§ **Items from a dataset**
====

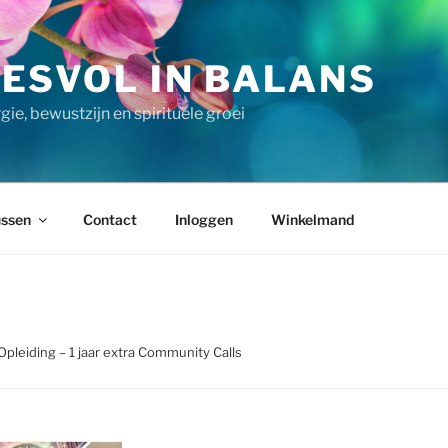
ESVOL IN BALANS
ie, bewustzijn en spirituele groei
ssen
Contact
Inloggen
Winkelmand
Opleiding – 1 jaar extra Community Calls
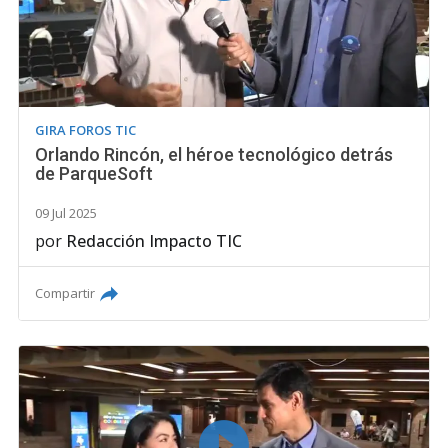
GIRA FOROS TIC
Orlando Rincón, el héroe tecnológico detrás
de ParqueSoft
09 Jul 2025
por
Redacción Impacto TIC
Compartir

====

§ **Task directions**
Copy every line of text in the material above word for word, leaving out the pictures.

§ **Task response**
ESVOL IN BALANS
ie, bewustzijn en spirituele groei
ssen
Contact
Inloggen
Winkelmand
Opleiding – 1 jaar extra Community Calls
GIRA FOROS TIC
Orlando Rincón, el héroe tecnológico detrás
de ParqueSoft
09 Jul 2025
por
Redacción Impacto TIC
Compartir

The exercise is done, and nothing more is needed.